En marge des festivités du Cinquante­naire, l’asbl Kin La­bel projette une BD rela­tant les grands moments de l’histoire congolaise.

Un document de réfé­rence initié par le Musée de Tervuren en Belgique dans une collaboration étroite avec le Commis­sariat du Cinquantenaire de la RD Congo et dont la production est soute­nue par les Asbl belge Africalia et Afri-BD.

En­viron 17 participants ont pris part à l’atelier d’écriture de scénarii du 15 au 31 janvier 2010 au siège de l’Asbl Kin Label à Bandalungwa. Il avait pour animateur princi­pal, Alain Brezault, jour­naliste, écrivain et scé­nariste français résidant à Bruxelles, en Belgique. Un homme très expéri­menté avec à l’actif, une série de B.D. dont le tout récent: « La noce des Blancs cassés » paru en trois volumes.


Partant de l’atelier, Alain Brezault explique « Nous travaillons pour atteindre un scénario fini. C’est une des faiblesses dans l’expression écrite. Un scénario doit avoir un texte qui relate son imagi­naire, tout ce qu’on verra et tout ce qu’on entendra en détail. Au dessinateur de traduire ça en BD. Je ne fais que les aider à traduire leurs émotions. En ce qui concerne l’histoire, il fallait trouver un fil conducteur. Au départ, il était question de six histoires, puis on a ajouté deux autres pour six planches à comptabiliser dans un format habituel de 48 pages. Les planches doivent être achevées au crayonnage vers fin février 2010. Il faudra un mois de mise en couleur avant de I’envoyer chez l’éditeur ».

Pour sa part, le coordonnateur de l’Asbl Kin Label, Asimba Bathy, a précisé : « Nous avons divisé 50 ans en sept pé­riodes de 6 ans. Chaque artiste bédéiste couvre une période de 6 ans. Il est question de raconter les grands moments tant poli­tique, économique, culturel que social de la période... Cependant, pour y arri­ver, nous avons créé deux personnages qui sont des faux jumeaux (Fille et garçon, nés le 30 juin 1960). A l’aube de leurs cinquan­te ans, ils racontent leur évolution: comment ils ont frôlé les divers événe­ments de guerres civiles, des déplacés de guerres ils relatent leur témoignage sur les pillages et sur le changement de divers ré­gimes politiques, les mon­naies, les drapeaux et les hymnes nationaux... Il y a aura bien sûr une synthèse comme un écran qui relie l’Histoire ».

Du Contexte

En réalité, ce travail fait suite à une expérience vécue entre avril et mai 2007 pour la conception d’un album de 60 plan­ches par dix auteurs con­golais. Un travail qui avait été conçu dans le cadre de l’immigration légale et illégale par la Délégation de l’Union Européenne avec l’aide fondamentale de la Croix Rouge de Belgique et de la RDC. Parmi les dessinateurs de l’épo­que, il y avait le Bédéiste Pat Mansioni qui vient de réaliser un double album sur « Le soldat inconnu ».
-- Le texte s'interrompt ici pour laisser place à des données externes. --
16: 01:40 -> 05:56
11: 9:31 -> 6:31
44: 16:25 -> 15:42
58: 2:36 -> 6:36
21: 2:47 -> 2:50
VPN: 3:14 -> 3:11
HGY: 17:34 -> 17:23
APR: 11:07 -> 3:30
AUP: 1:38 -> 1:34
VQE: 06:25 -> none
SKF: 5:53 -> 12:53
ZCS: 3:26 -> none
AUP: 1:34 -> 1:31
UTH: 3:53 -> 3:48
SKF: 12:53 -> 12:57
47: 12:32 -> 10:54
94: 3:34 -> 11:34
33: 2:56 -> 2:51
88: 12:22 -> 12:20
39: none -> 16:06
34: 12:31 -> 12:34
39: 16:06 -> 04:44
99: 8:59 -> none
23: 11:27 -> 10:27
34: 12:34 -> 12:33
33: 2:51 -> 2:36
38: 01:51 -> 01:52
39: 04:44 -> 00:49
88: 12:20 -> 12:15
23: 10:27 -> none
Traitant de la guerre dans certains territoires afri­cains d’une façon très hu­manitaire, l’album récolte un grand succès, indique Alain Brezault.

C’est dans le prolongement du projet de l’UE. Il y a Eric qui s’est occupé de la profes­sionnalisation sur le dessin et de la mise en couleur. Puis, le croisement avec Asimba Bathy de Kin Label a donné naissance à l’ex­périence acquise au Fes­tival de Yambi 2007 dans une exposition organisée à l’Espace Tala Tala en Belgique. Une exposition prospective de tous ceux qui ont réalisé la BD en RDC. 125.000 exemplai­res de « Là bas na Poto » ont été distribués et redis­tribués dans les écoles Se­condaires pour sensibiliser les enfants contre les rêve­ries d’un certain paradis, affirme Alain Brezault.
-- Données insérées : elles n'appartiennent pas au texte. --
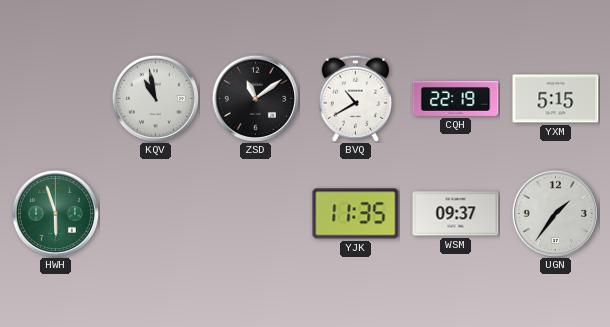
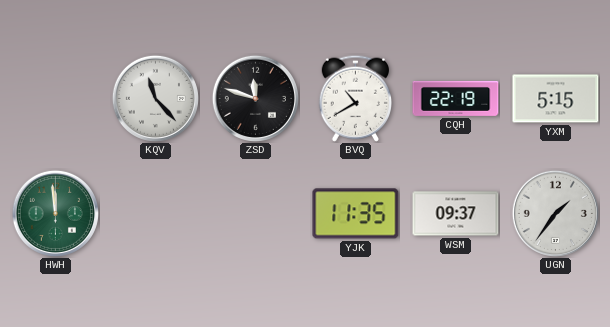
KQV: 10:58 -> 11:23
ZSD: 11:09 -> 11:48
HWH: 5:57 -> 11:59
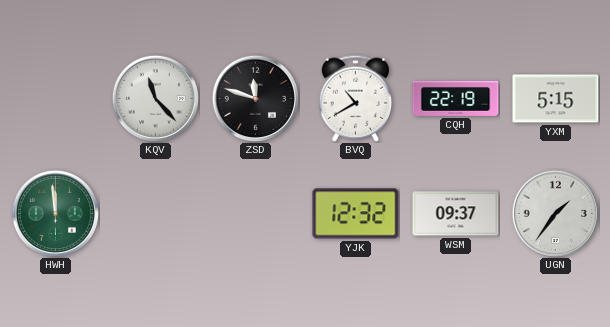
YJK: 11:35 -> 12:32
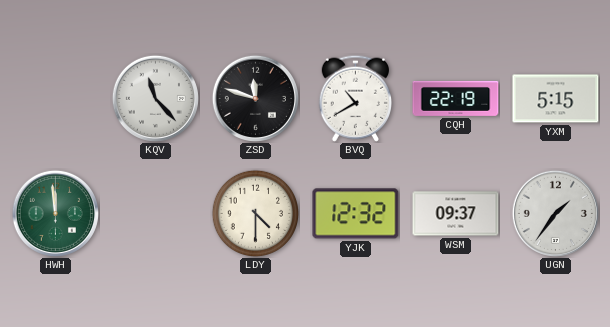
LDY: none -> 4:30
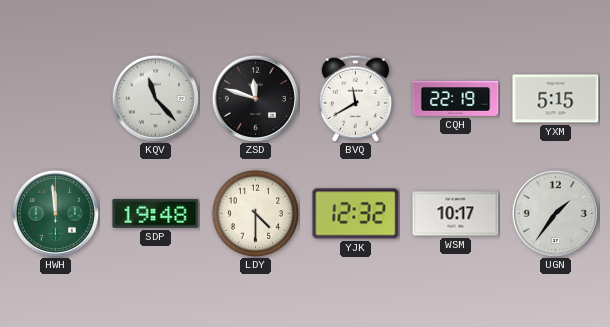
BVQ: 10:40 -> 11:40
SDP: none -> 19:48
WSM: 09:37 -> 10:17
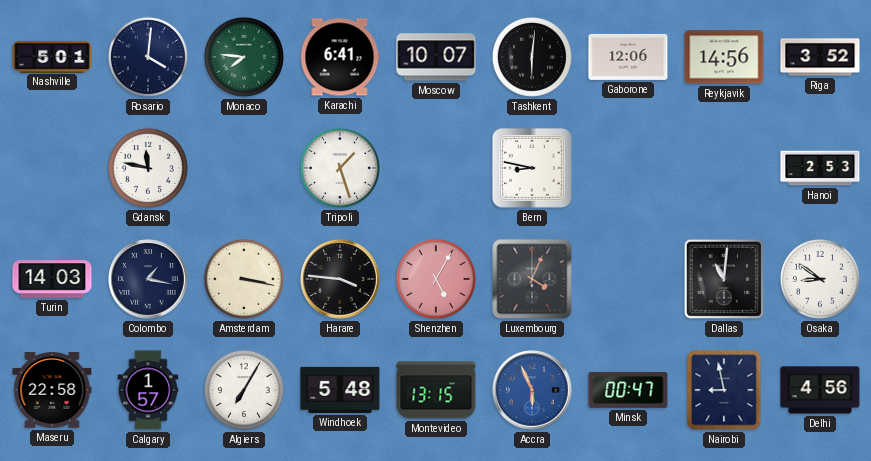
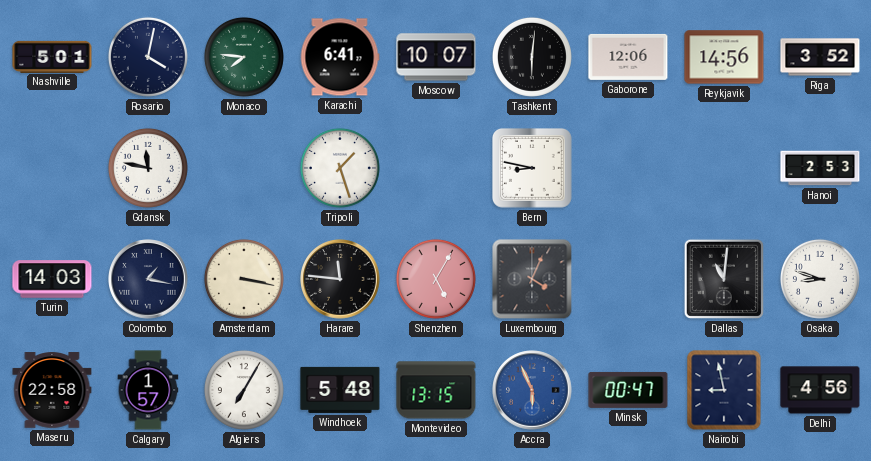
Rosario: 4:01 -> 4:02
Harare: 3:46 -> 11:46
Osaka: 8:51 -> 8:48
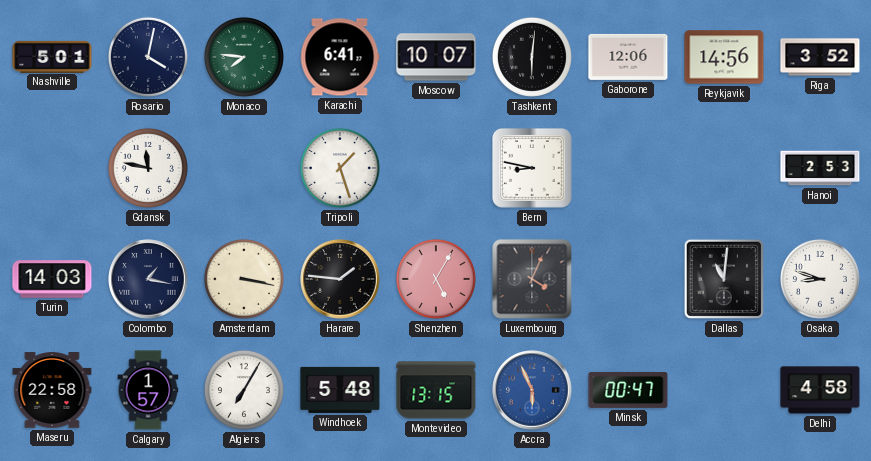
Harare: 11:46 -> 1:46
Nairobi: 8:58 -> none
Delhi: 4:56 -> 4:58
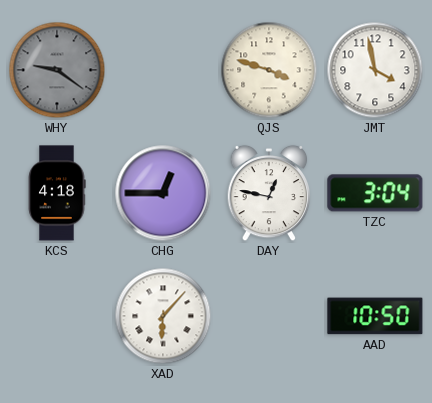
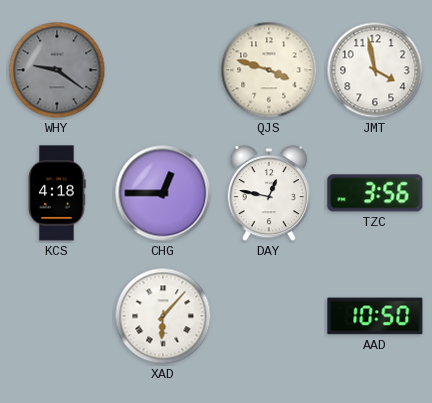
TZC: 3:04 -> 3:56
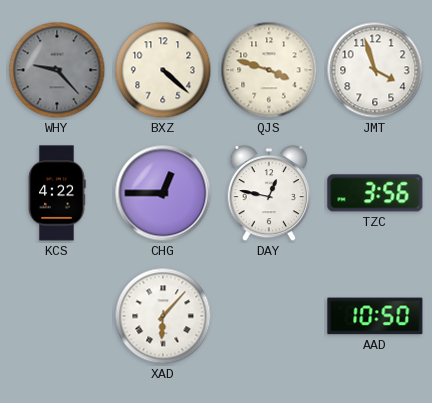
WHY: 9:21 -> 9:23
BXZ: none -> 4:22
JMT: 3:58 -> 3:57
KCS: 4:18 -> 4:22
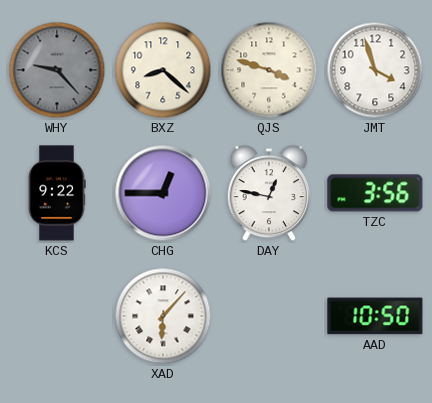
BXZ: 4:22 -> 8:22
KCS: 4:22 -> 9:22
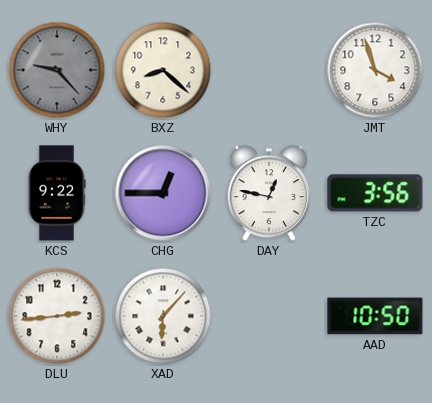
QJS: 3:48 -> none
DLU: none -> 2:44
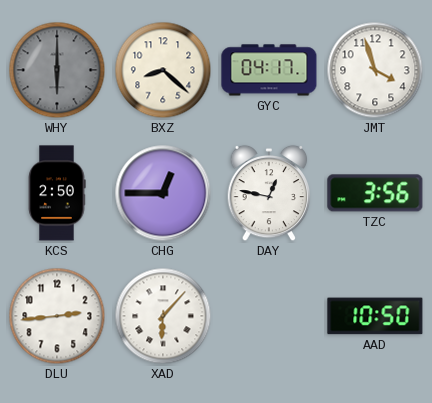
WHY: 9:23 -> 6:00
GYC: none -> 04:17
KCS: 9:22 -> 2:50
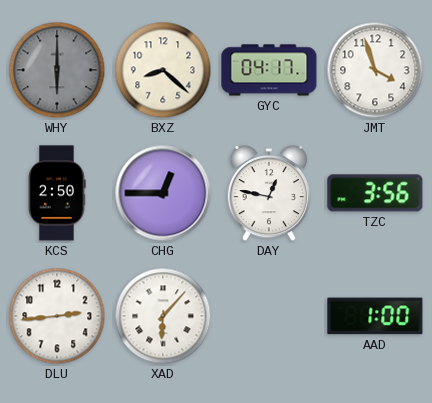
AAD: 10:50 -> 1:00
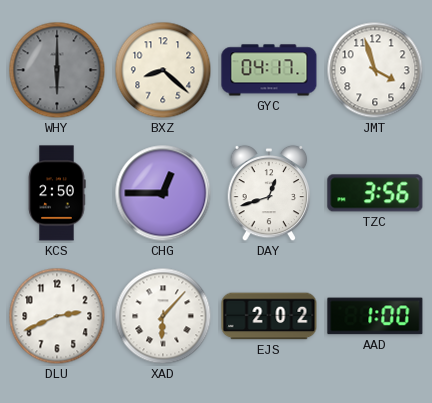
DAY: 12:47 -> 12:42
DLU: 2:44 -> 2:41
EJS: none -> 2:02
Pour lui, le point commun entre ces projets est qu’ils sont restés en correspondance avec Asimba Bathy. « J’ai réussi à intégrer Kin Label comme un partenaire africain pour l’Afrique Centrale.

Avec Afri-BD, ils ont crée un por­tail pour l’Afrique franco­phone. Comme avantage: le décloisonnement des auteurs qui savent désor­mais avec qui travailler et avec quel éditeur! », conclut le scénariste Alain.